What makes for a charming story? At the very least, it can’t take itself 100% seriously. There must be some perspective, some awareness that humor is what keeps our worlds from crashing in on us even when they are literally crashing in on us. The stories should have at least some people that act like people: not everyone is a hero or a villain; most of them just try to get by on their own ground (see the Discworld novels and the “pile of money the size of St. Paul’s” it has charmed out of its legions of readers). It helps when the prose sings on the sentence level as well. I hasten to add that this is not because of any Hemingway/Asimovian journalistic “transparency,” but because the words are a joy and you want to keep going from one to the next. Dunsany’s is an odd brand of poetry; you’d think too many of his sentences begin with “And…” for it to work (“And Iraine was the last of the captains, and rode away alone”), but from those humble, biblical roots he spins unforgettable imagery. And while this doesn’t directly relate to Dunsany so much, I’d also like to make a pitch for that brand of charming dialog that manages to sound natural while being funnier, more rhythmic, and more charming than any of us can ever manage in real time (see Mssrs Shakespeare, Whedon, and Scalzi for various examples of that craft).

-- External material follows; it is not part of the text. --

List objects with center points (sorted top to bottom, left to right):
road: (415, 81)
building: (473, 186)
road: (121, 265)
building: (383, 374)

So many of the very deep, very serious gothic investigations of grief, philosophical deconstruction of fae, and musings upon the fates of gods that come through the slush pile could use a dash of charm: an awareness that gods come and go but that someone out there will always be trying to herd cats with only the most marginal success. Does every story need to be charming? Not at all, it would be antithetical to the purpose of certain kinds of fantasy and science fiction—the kinds that focus on the grand ideas of things, and less on the human scale. I can’t see what this sort of aesthetic would really add to Greg Egan’s work, and he’s one of my all-time favorites. But even some of those grand and serious works could do with a little more confidence—the confidence to bring up the silly to further enhance the sublime (see also Neal Stephenson, he manages it even in Anathem).

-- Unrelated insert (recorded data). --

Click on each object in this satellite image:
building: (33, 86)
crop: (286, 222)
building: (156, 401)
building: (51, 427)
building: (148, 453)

So what of The Sword of Welleran and Others? I’ll leave you with this: GO READ IT. Not every story in it is a flat-out winner, but the first three entries count amongst the finest fantasy I have ever read. If that wasn’t clear enough: EVERY PERSON WHO ENJOYS THE WORK OF NEIL GAIMAN MUST GO READ DUNSANY. Go forth, all the legions! (And as it’s available on Project Gutenberg, there is no excuse for avoiding it.)